Over in Serial, the chapter Raven’s Run 42 came out yesterday. This post was supposed to stand across from it, but Leonard Cohen’s death caused me to push Handgun Accuracy back a day to make room for an appreciation of what he meant to me.
Everything in the night drive through Martigues and the Barre Lagoon in yesterday’s post is from research. I was never there. But I was in Marseille and everything there is from experience. You have to have some first hand knowledge, mixed with research, if you want to look like you know everything.
The bit with the .45 automatic is also accurate, and from experience. I only fired an M1911A1 once in the Navy, in boot camp, but years later I acquainted myself with it and a large variety of other handguns at a firing range near my home. I spent an hour a week there, every Tuesday for a year, and became proficient with the two dozen styles and calibers they had for rent. That was partly for writing research, and partly because we live in a dangerous world.
You have to be able to describe handgun usage accurately for the kind of fiction I write. And yes, this post title has that double meaning, like the NRA bumper sticker that says Gun Control Means Using Both Hands. I could never resist a bad joke.
Accuracy is important in science fiction weaponry as well. In Jandrax, Jan’s “express pistol” was a technologically advanced weapon that was fairly fully explained, while the other weapons were nineteenth century technology because they were meant to be repairable on a frontier world.
In Cyan, due out soon, the explorers are operating in the near future. I decided to give them handguns only slightly advanced over the present day for their initial exploration, as in:
“Gus carried a comped 12mm magnum semi-automatic in a cross draw holster.“
This led the proofreader at EDGE to highlight comped and write “?”. (See 134. The Long Road to Cyan (2) for details on proofreading in the modern era.)

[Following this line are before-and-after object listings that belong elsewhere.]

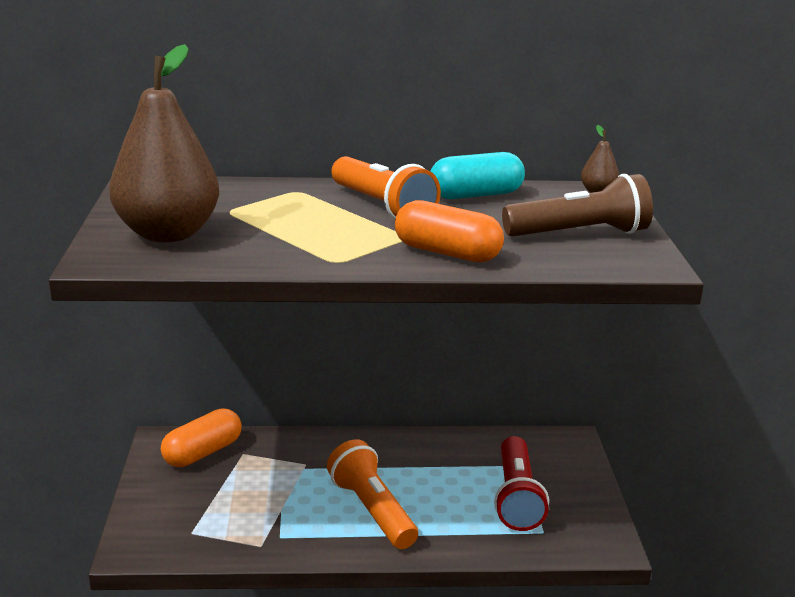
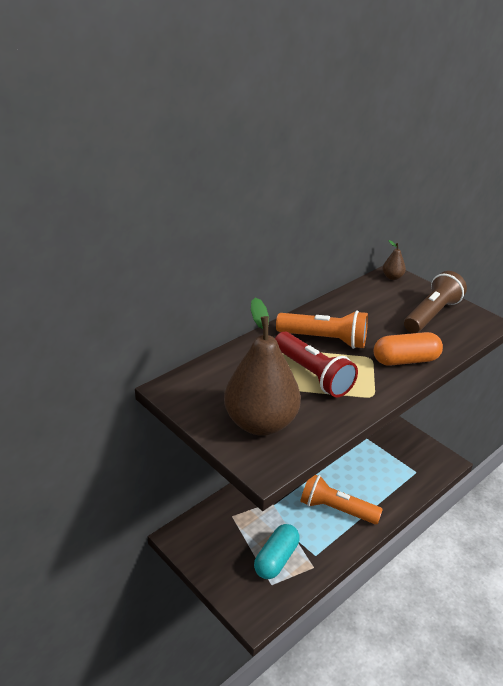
camera: 40 degrees left, 10 degrees up
orange capsule [161,408,242,467] -> none
turquoise capsule [430,152,525,199] -> turquoise capsule moved to [254,524,300,579]
red flashlight [494,436,549,531] -> red flashlight moved to [275,332,358,397]

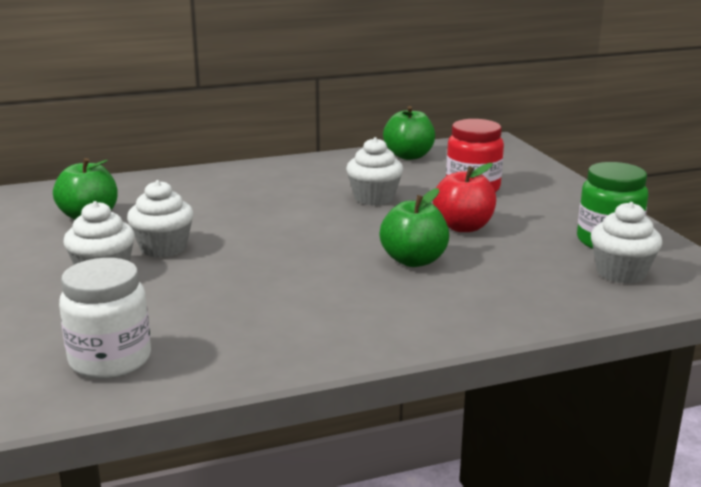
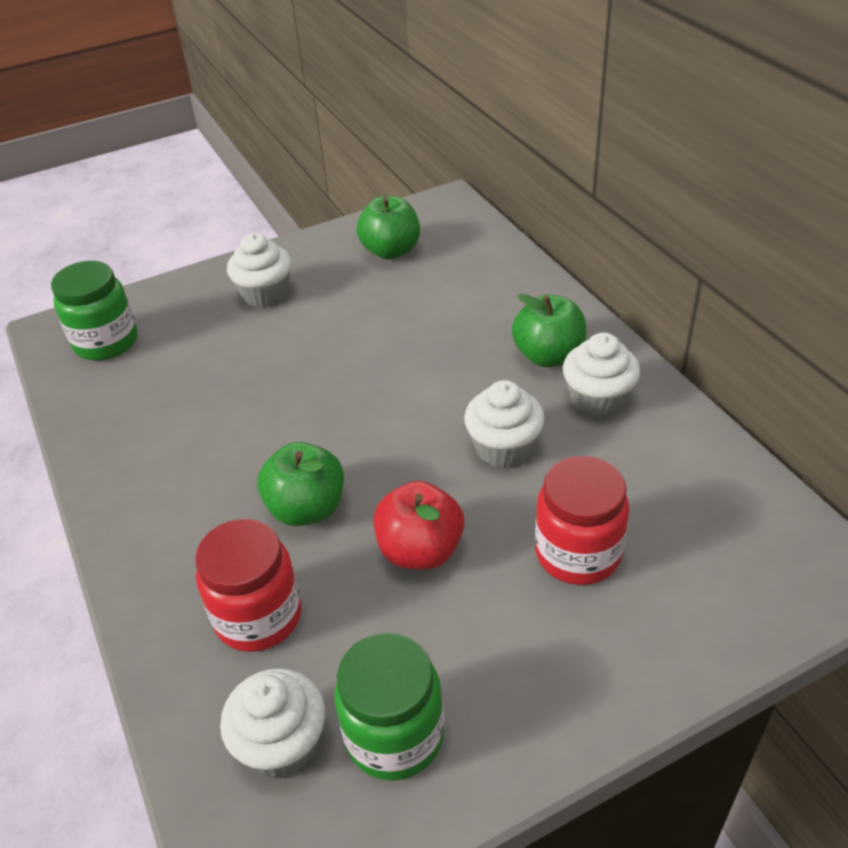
camera: 85 degrees right, 20 degrees up
white jar [59,258,151,379] -> green jar [51,261,138,360]
white cupcake [127,180,194,258] -> white cupcake moved to [563,333,640,418]
green apple [383,106,435,160] -> green apple moved to [512,294,586,367]
none -> red jar [195,519,302,652]

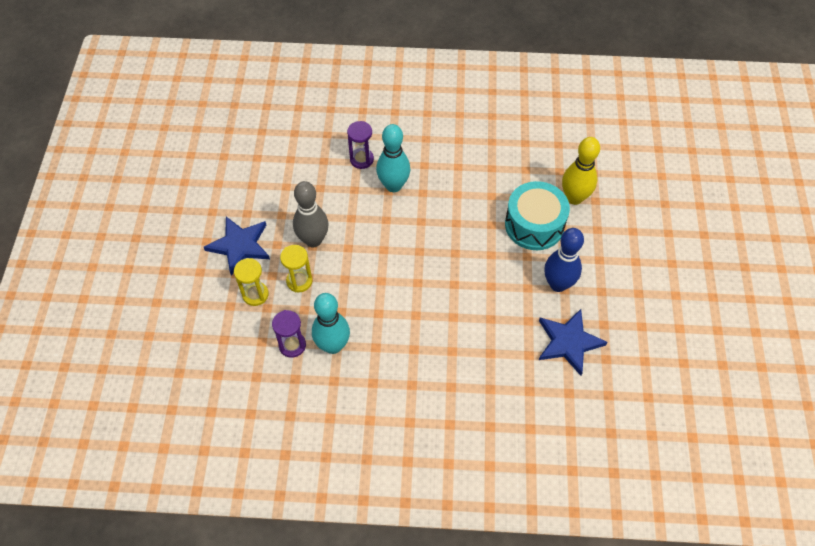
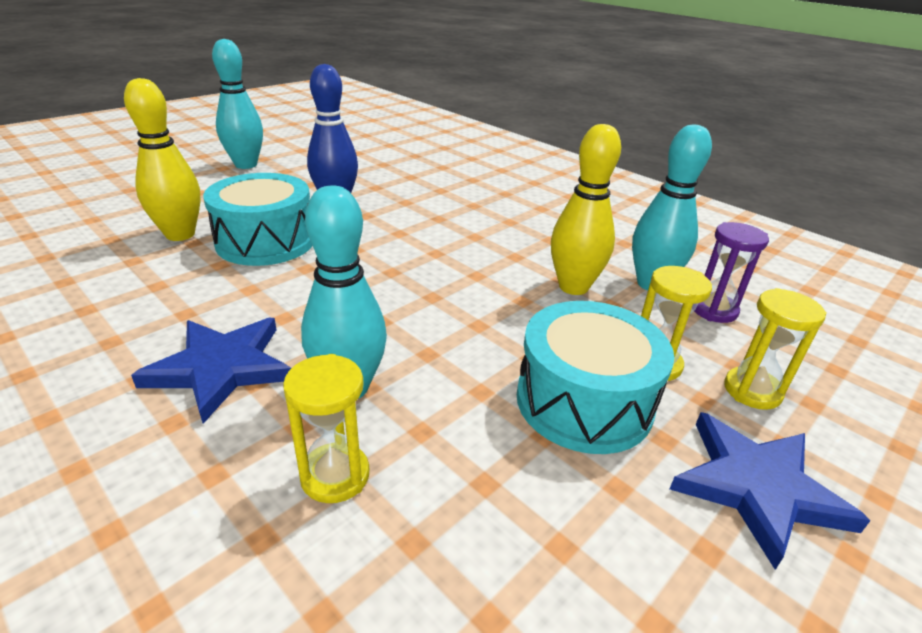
camera: 140 degrees left, 25 degrees down
grey bowling pin [293,181,329,247] -> turquoise drum [517,301,675,454]
purple hourglass [347,121,374,169] -> yellow hourglass [283,354,369,503]
blue star [539,309,608,376] -> blue star moved to [131,318,291,424]
none -> turquoise bowling pin [212,39,263,169]
none -> yellow bowling pin [551,124,621,295]

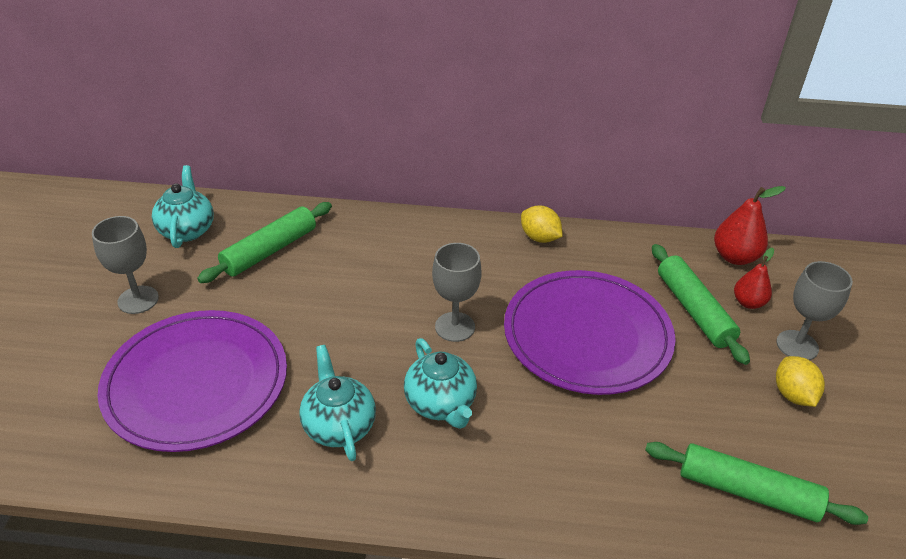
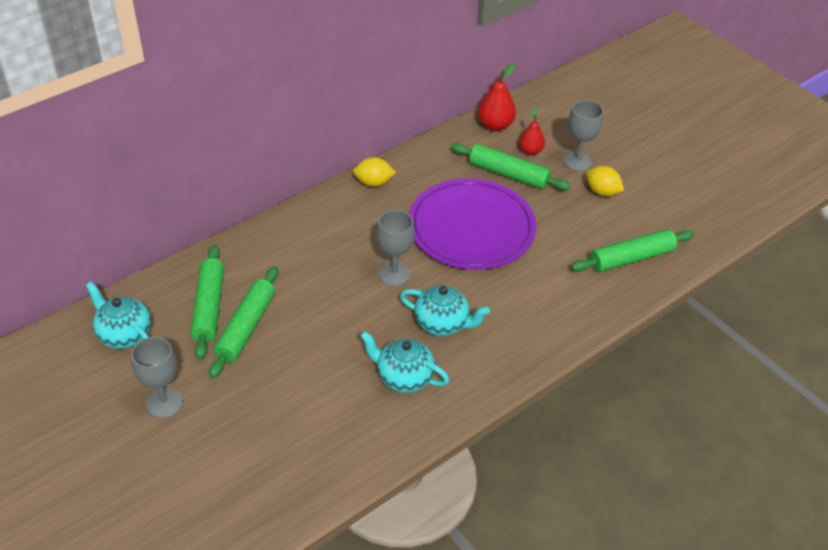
camera: 45 degrees left, 5 degrees up
purple plate [97,310,287,452] -> none
none -> green rolling pin [209,266,278,378]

Comped actually refers to mid-twentieth century technology. I replied:
Comped, pronounced compt, not comp-ed, is a standard term. It comes from compensated, and refers to a series of slits on either side of the front sight of a heavy handgun, which redirects some of the expanding gasses upward, counteracting muzzle flip. Gun nerds will know the term; others will just be puzzled.
The cross draw holster is reasonable, but it is mentioned early because it sets up a plot point I would need about forty pages later. And 12mm magnum will certainly ruffle the hackles of purists, but again, it is so named for a reason. The largest caliber presently designated in millimeters is 10mm and magnum is applied to a new, more powerful version of an old caliber. This means the 12mm magnum is two generations away – which is what I was looking for, a near-future version of present day technology.
I made these automatics obsolete during the colonization phase by introducing a handgun called a fletcher which was, in essence, a hand held rocket launcher. If you need a powerful, hand held weapon with little recoil, replacing bullets with mini-rockets is the simplest way forward.
You can only use phasers in Star Trek novels and no self respecting science fiction author will ever say “ray gun” again, but fletchers – certainly under a different name – will probably be available within a decade or so. High caliber handguns have just about reached the limits of human hand strength, even though all of them are comped today.
Keep your eye on future issues of Field and Stream for new developments.